From tenant-aware to job-aware: scaling shared AI clusters with Cisco Nexus One

Discover how Job-ID-based segmentation secures and optimizes backend AI fabrics, ensuring high-performance connectivity for demanding AI and machine learning workloads at scale. Discover how Job-ID-based segmentation secures and optimizes backend AI fabrics, ensuring high-performance connectivity for demanding AI and machine learning workloads at scale. Read More Data Center - Cisco Blogs

AI clusters are becoming a shared infrastructure. Neoclouds, enterprise AI platform teams, financial services organizations, life sciences teams, and research groups need to share GPU capacity. This shared infrastructure can suffer from lower monetization, increased operational complexity, and limited control and visibility across tenants, workloads, hosts, and the network fabric.

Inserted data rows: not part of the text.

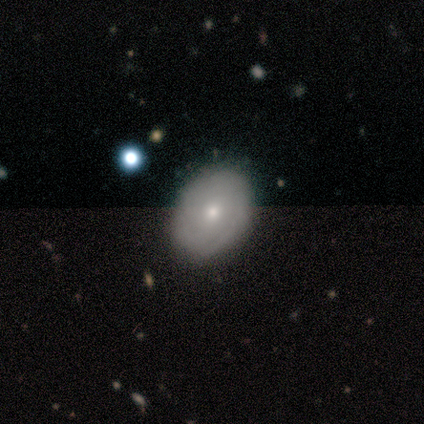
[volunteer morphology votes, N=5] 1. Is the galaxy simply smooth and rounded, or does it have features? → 40% smooth (tied), 40% featured or disk (tied), 20% star or artifact.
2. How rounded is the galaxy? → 50% round (tied), 50% in between (tied), 0% cigar-shaped.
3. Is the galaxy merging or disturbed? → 75% none, 25% minor disturbance, 0% major disturbance, 0% merger.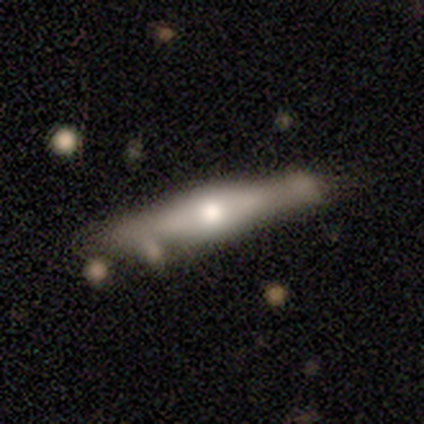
Q: Smooth or featured?
A: featured or disk (100%)
Q: Edge-on disk?
A: yes (100%)
Q: Edge-on bulge?
A: rounded (80%); runner-up: boxy (20%)
Q: Merging?
A: minor disturbance (60%); runner-up: none (40%)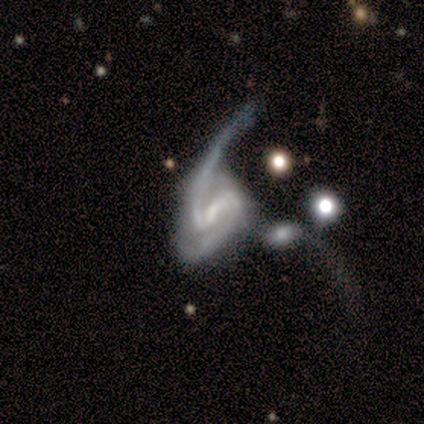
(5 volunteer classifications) A featured or disk galaxy (100%) with a strong bar (80%), 2 (80%) medium (60%) spiral arms (100%) and a moderate central bulge (60%). Merging: major disturbance (40%, tied with merger).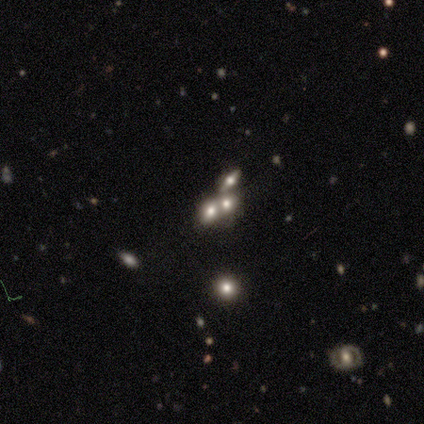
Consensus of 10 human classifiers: This is possibly a smooth galaxy (50%). How rounded: likely in between (60%). Merging: possibly none (57%).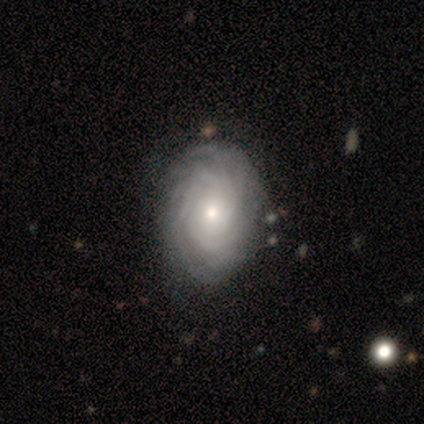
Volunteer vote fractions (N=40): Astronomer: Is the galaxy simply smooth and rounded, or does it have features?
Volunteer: featured or disk — 98%.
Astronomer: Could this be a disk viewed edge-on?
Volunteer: no — 97%.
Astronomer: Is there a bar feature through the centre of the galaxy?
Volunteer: no — 84%.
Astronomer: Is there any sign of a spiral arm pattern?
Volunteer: yes — 100%.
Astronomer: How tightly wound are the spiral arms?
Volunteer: tight — 84%.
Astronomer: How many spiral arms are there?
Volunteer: more than 4 — 50% (runner-up: can't tell, 34%).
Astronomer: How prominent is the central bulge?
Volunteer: moderate — 53% (runner-up: small, 45%).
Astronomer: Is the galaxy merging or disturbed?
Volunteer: none — 52%.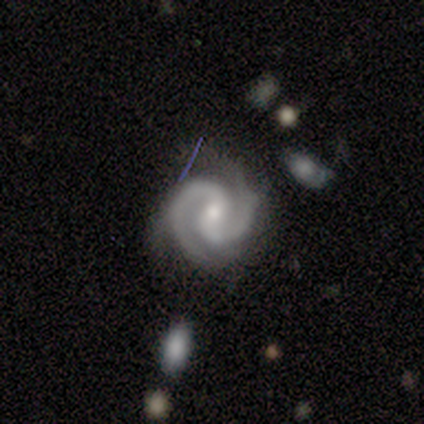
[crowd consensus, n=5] Q: Smooth or featured?
A: featured or disk (80%); runner-up: star or artifact (20%)
Q: Edge-on disk?
A: no (100%)
Q: Bar?
A: weak (75%); runner-up: no (25%)
Q: Spiral arms?
A: yes (100%)
Q: Spiral winding?
A: medium (75%); runner-up: loose (25%)
Q: Spiral arm count?
A: 2 (100%)
Q: Bulge size?
A: small (100%)
Q: Merging?
A: none (50%); tied with: minor disturbance (50%)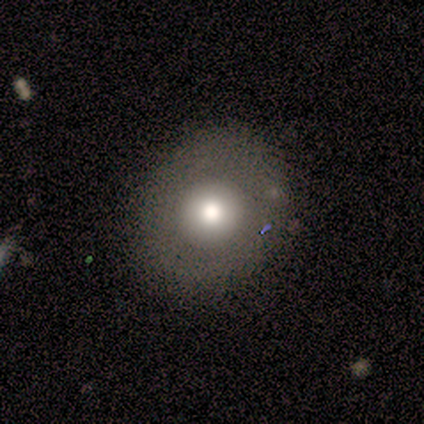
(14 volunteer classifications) Overall: smooth (57%; featured or disk 43%). How rounded: round (100%). Merging: none (86%).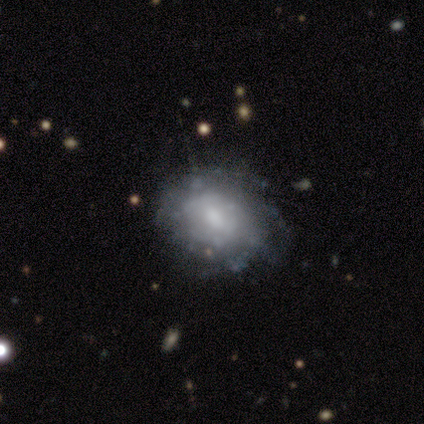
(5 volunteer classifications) smooth-or-featured: featured or disk: 60% | smooth: 40% | star or artifact: 0%
  disk-edge-on: no: 100% | yes: 0%
    bar: no: 67% | weak: 33% | strong: 0%
    has-spiral-arms: no: 67% | yes: 33%
    bulge-size: dominant: 33% (tied) | moderate: 33% (tied) | small: 33% (tied) | large: 0% | none: 0%
  merging: none: 80% | minor disturbance: 20% | major disturbance: 0% | merger: 0%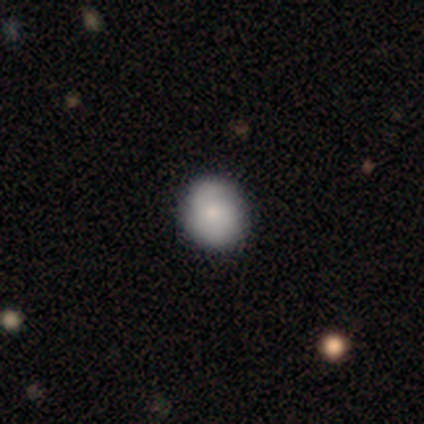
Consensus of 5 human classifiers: Volunteers were most divided on "smooth or featured": smooth: 80%, featured or disk: 20%, star or artifact: 0%. More confident: how rounded — round (100%); merging — none (100%).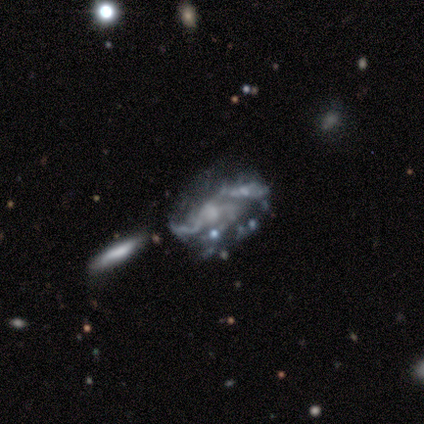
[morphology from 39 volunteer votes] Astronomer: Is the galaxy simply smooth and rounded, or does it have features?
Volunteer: featured or disk — 85%.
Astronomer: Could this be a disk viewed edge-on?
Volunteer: no — 97%.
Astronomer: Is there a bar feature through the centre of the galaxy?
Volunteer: no — 72%.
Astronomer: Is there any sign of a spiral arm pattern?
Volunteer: yes — 75%.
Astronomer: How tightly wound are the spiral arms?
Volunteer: loose — 54% (runner-up: medium, 42%).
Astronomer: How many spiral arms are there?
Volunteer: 2 — 38%, tied with 3 at 38%.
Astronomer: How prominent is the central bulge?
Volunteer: small — 38%, tied with none at 38%.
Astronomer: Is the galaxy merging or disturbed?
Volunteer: none — 36% (runner-up: major disturbance, 30%).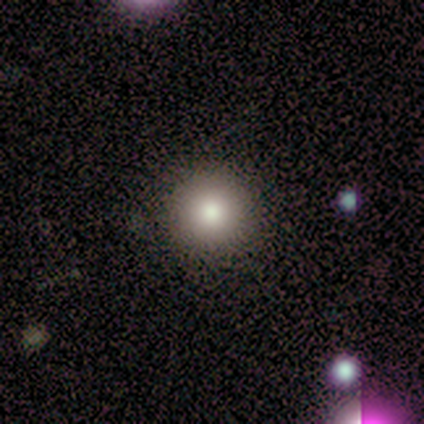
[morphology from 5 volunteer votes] type=smooth (100%); roundness=round (100%); merging=none (100%).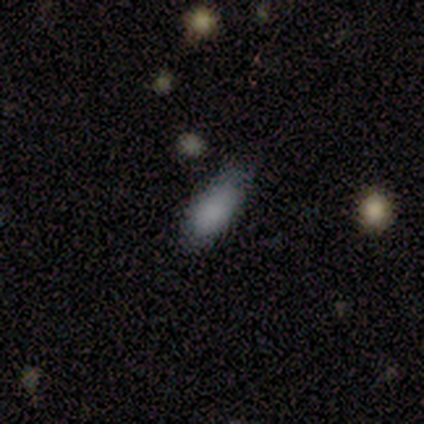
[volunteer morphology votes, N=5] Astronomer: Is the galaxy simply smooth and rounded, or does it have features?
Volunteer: smooth — 80%.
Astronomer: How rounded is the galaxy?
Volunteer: in between — 100%.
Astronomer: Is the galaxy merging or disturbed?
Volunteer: minor disturbance — 60% (runner-up: none, 40%).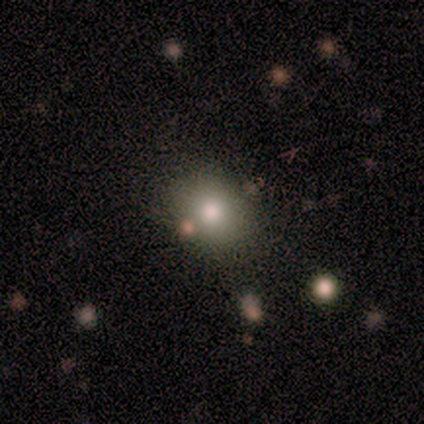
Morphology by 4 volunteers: Smooth or featured? 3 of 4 (75%) said smooth. How rounded? 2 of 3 (67%) said round. Merging? 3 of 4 (75%) said none.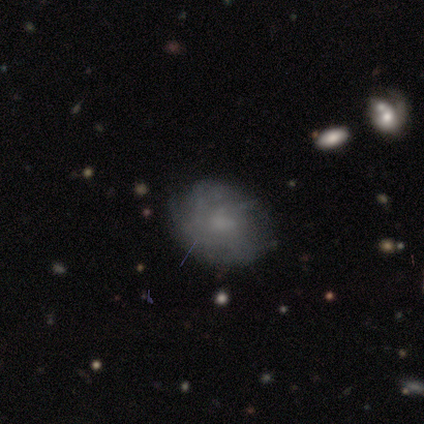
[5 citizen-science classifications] smooth_or_featured: smooth (p=0.40) [tied with: featured or disk p=0.40]
how_rounded: in between (p=1.00)
merging: none (p=0.50) [alt: minor disturbance p=0.25]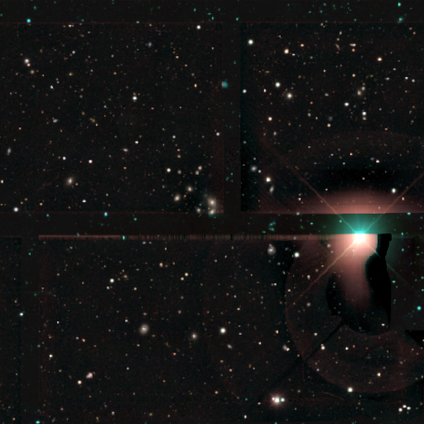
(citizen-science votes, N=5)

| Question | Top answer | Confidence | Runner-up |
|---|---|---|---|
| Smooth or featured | star or artifact | 80% | smooth (20%) |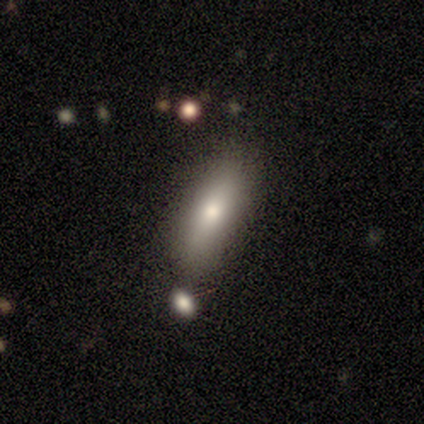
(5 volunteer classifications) Morphology: type=smooth (100%); roundness=in between (60%); merging=none (60%).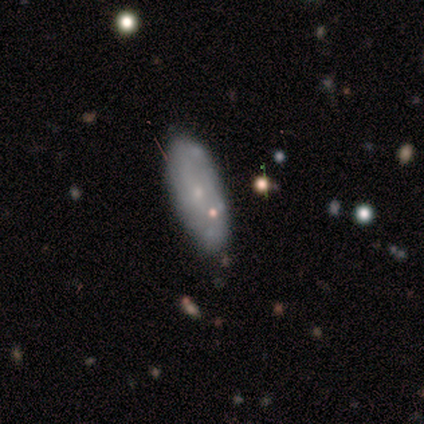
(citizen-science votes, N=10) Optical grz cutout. It shows a featured or disk galaxy (80%) with no bar (88%), no spiral arms (62%) and a small central bulge (75%). Merging: none (70%).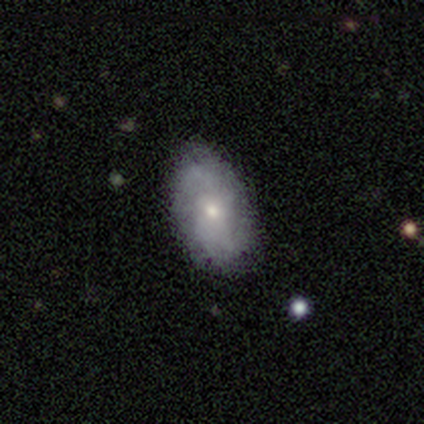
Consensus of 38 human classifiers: This appears to be a featured or disk galaxy (58%) with no bar (86%), medium (36%, tied with loose) spiral arms (64%) and a small central bulge (50%). Merging: none (81%).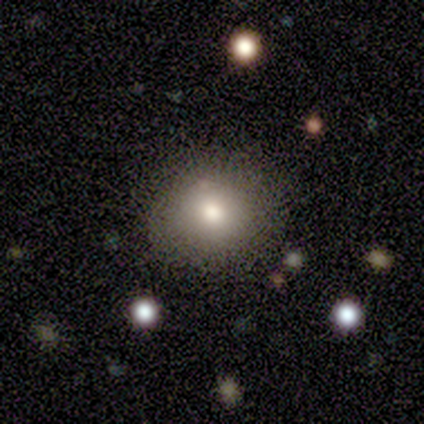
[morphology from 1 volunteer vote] A smooth galaxy with no disk features (100%) that is round (100%).

Vote fractions:
- Smooth or featured? smooth: 100% / featured or disk: 0% / star or artifact: 0%
- How rounded? round: 100% / in between: 0% / cigar-shaped: 0%
- Merging? none: 100% / minor disturbance: 0% / major disturbance: 0% / merger: 0%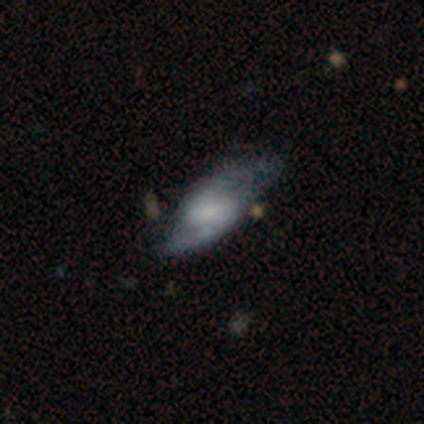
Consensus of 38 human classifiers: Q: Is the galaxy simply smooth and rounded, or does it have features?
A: featured or disk — 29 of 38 (76%).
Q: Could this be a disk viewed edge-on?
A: no — 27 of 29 (93%).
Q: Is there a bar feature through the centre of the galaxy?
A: weak — 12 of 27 (44%).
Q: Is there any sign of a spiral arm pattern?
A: yes — 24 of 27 (89%).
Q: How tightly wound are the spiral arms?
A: loose — 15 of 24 (62%).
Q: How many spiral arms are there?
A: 2 — 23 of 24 (96%).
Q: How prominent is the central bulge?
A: small — 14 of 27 (52%).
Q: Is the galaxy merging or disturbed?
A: minor disturbance — 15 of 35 (43%).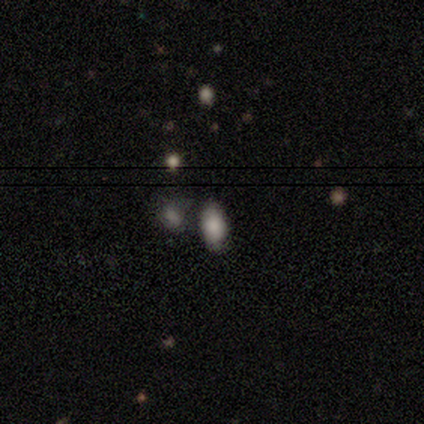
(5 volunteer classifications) Smooth or featured? smooth (100%)
How rounded? in between (100%)
Merging? none (80%)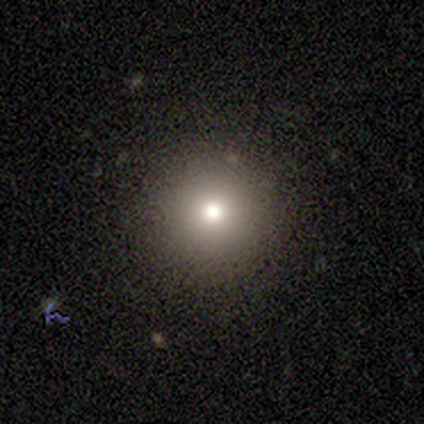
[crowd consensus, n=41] A smooth galaxy with no disk features (78%) that is round (94%). Merging: none (89%).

EVPN/VXLAN is the practical network foundation. It provides tenant-scoped overlay segmentation using VRFs, VNIs, route distinguishers, and route targets. However, tenant-aware segmentation is not job-aware segmentation. The scheduler understands jobs; the network typically understands routes, interfaces, queues, drops, and flows.

Why AI clusters need multitenancy

Dedicated GPU clusters are simple to isolate, but they are inefficient to operate at scale. As GPU estates grow, organizations want a shared resource pool that can serve multiple teams, customers, and workload classes without forcing every group into its own physical cluster. Otherwise, one group can have stranded GPUs in a dedicated island while another waits in queue.

The requirement appears in several patterns:

A GPU-as-a-Service provider maps each tenant to an external customer with its own address and policy domain (per-customer isolation while keeping the GPU pool shareable).
An enterprise platform team maps tenants to development, testing, production fine-tuning, model evaluation, or regulated analytics (consistent environment boundaries without building separate clusters).
A financial service department separates fraud analytics, risk modeling, and research workloads on one training cluster (stronger control boundaries and auditability without duplicating GPU islands).
A research organization assigns shared GPU capacity to independent research groups (clearer quota, usage, and troubleshooting accountability across competing projects).

This is why multitenancy cannot stop at compute allocation. Distributed training depends on east-west GPU communication, typically over Ethernet fabrics, so the network becomes an integral part of the isolation and performance boundary.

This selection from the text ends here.